Problem =
Copy out all the text in the material line for line, without changing anything, and leave the pictures out.

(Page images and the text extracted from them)
========

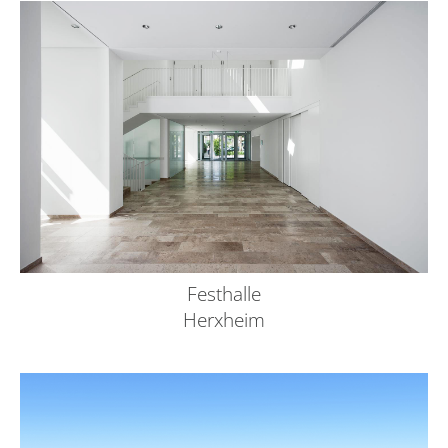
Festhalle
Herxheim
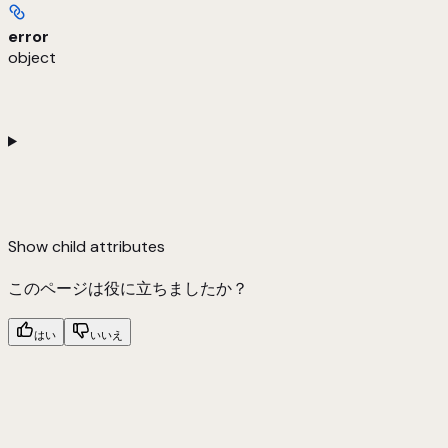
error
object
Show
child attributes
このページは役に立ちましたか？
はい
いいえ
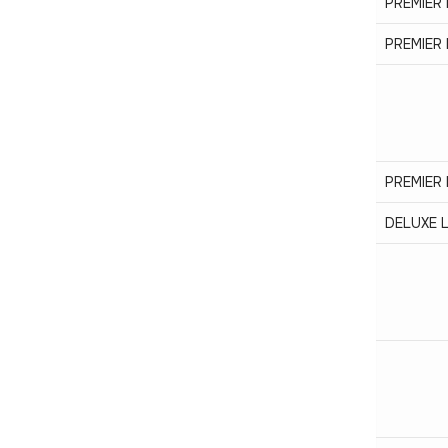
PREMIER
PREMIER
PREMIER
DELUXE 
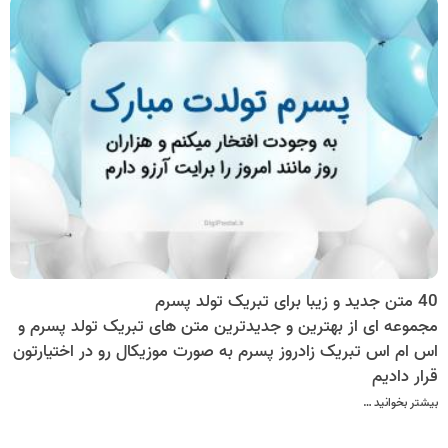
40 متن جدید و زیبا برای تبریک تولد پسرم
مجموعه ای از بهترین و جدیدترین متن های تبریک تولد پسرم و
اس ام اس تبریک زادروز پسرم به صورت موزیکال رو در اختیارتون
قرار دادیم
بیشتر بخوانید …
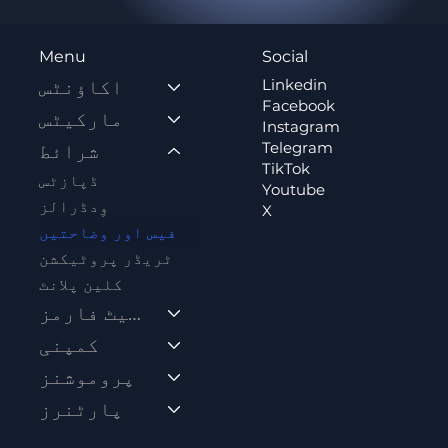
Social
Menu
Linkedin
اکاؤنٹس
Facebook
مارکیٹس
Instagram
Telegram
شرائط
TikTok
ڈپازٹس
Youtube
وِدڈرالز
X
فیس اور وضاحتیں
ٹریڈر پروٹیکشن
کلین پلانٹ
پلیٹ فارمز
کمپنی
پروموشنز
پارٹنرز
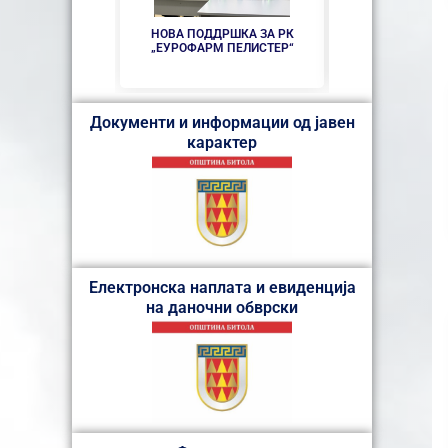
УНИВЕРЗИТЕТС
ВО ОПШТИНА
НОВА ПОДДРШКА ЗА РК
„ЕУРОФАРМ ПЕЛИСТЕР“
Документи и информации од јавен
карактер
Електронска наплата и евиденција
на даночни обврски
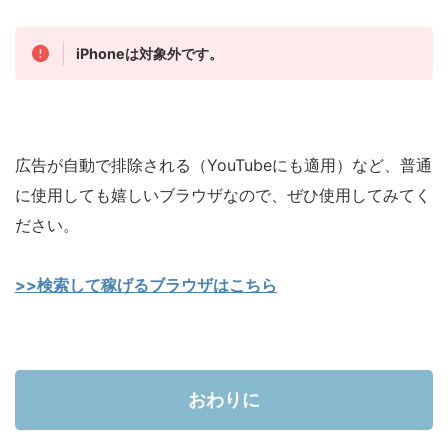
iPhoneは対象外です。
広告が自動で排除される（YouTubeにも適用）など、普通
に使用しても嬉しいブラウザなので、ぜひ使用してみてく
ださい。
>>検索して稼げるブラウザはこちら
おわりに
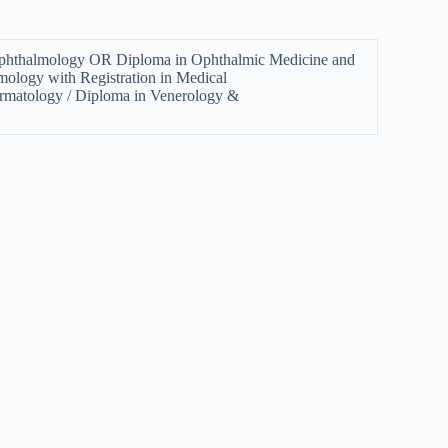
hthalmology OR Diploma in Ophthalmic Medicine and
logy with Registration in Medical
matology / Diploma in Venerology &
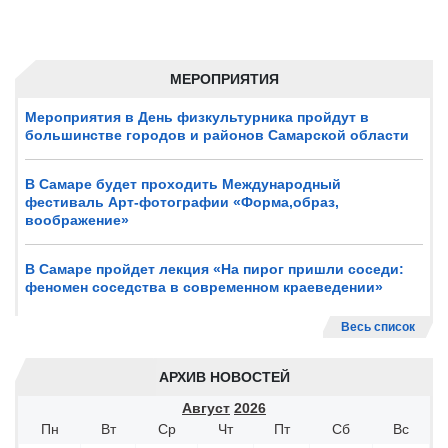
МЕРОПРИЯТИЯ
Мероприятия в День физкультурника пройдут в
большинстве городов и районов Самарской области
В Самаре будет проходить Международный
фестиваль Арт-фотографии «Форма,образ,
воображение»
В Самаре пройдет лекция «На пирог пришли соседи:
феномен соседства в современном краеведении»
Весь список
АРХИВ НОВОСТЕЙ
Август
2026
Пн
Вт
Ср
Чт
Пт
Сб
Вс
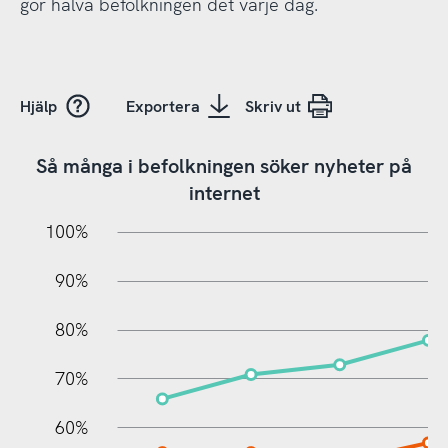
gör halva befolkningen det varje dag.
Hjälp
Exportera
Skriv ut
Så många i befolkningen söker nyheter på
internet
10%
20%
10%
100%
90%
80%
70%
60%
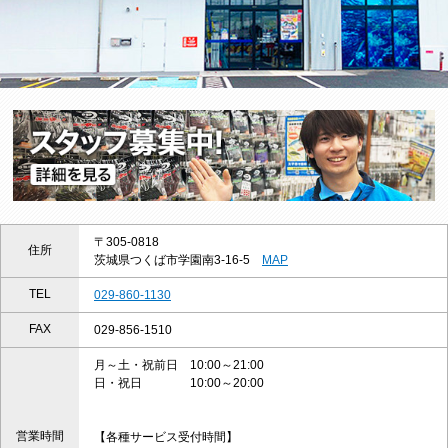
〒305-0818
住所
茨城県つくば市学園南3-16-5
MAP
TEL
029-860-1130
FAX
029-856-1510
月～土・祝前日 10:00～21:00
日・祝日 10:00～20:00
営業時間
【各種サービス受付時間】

========

Answer box =
Festhalle
Herxheim
error
object
Show
child attributes
このページは役に立ちましたか？
はい
いいえ
PREMIER
PREMIER
PREMIER
DELUXE 
40 متن جدید و زیبا برای تبریک تولد پسرم
مجموعه ای از بهترین و جدیدترین متن های تبریک تولد پسرم و
اس ام اس تبریک زادروز پسرم به صورت موزیکال رو در اختیارتون
قرار دادیم
بیشتر بخوانید …
Social
Menu
Linkedin
اکاؤنٹس
Facebook
مارکیٹس
Instagram
Telegram
شرائط
TikTok
ڈپازٹس
Youtube
وِدڈرالز
X
فیس اور وضاحتیں
ٹریڈر پروٹیکشن
کلین پلانٹ
پلیٹ فارمز
کمپنی
پروموشنز
پارٹنرز
УНИВЕРЗИТЕТС
ВО ОПШТИНА
НОВА ПОДДРШКА ЗА РК
„ЕУРОФАРМ ПЕЛИСТЕР“
Документи и информации од јавен
карактер
Електронска наплата и евиденција
на даночни обврски
iPhoneは対象外です。
広告が自動で排除される（YouTubeにも適用）など、普通
に使用しても嬉しいブラウザなので、ぜひ使用してみてく
ださい。
>>検索して稼げるブラウザはこちら
おわりに
hthalmology OR Diploma in Ophthalmic Medicine and
logy with Registration in Medical
matology / Diploma in Venerology &
МЕРОПРИЯТИЯ
Мероприятия в День физкультурника пройдут в
большинстве городов и районов Самарской области
В Самаре будет проходить Международный
фестиваль Арт-фотографии «Форма,образ,
воображение»
В Самаре пройдет лекция «На пирог пришли соседи:
феномен соседства в современном краеведении»
Весь список
АРХИВ НОВОСТЕЙ
Август
2026
Пн
Вт
Ср
Чт
Пт
Сб
Вс
gör halva befolkningen det varje dag.
Hjälp
Exportera
Skriv ut
Så många i befolkningen söker nyheter på
internet
10%
20%
10%
100%
90%
80%
70%
60%
〒305-0818
住所
茨城県つくば市学園南3-16-5
MAP
TEL
029-860-1130
FAX
029-856-1510
月～土・祝前日 10:00～21:00
日・祝日 10:00～20:00
営業時間
【各種サービス受付時間】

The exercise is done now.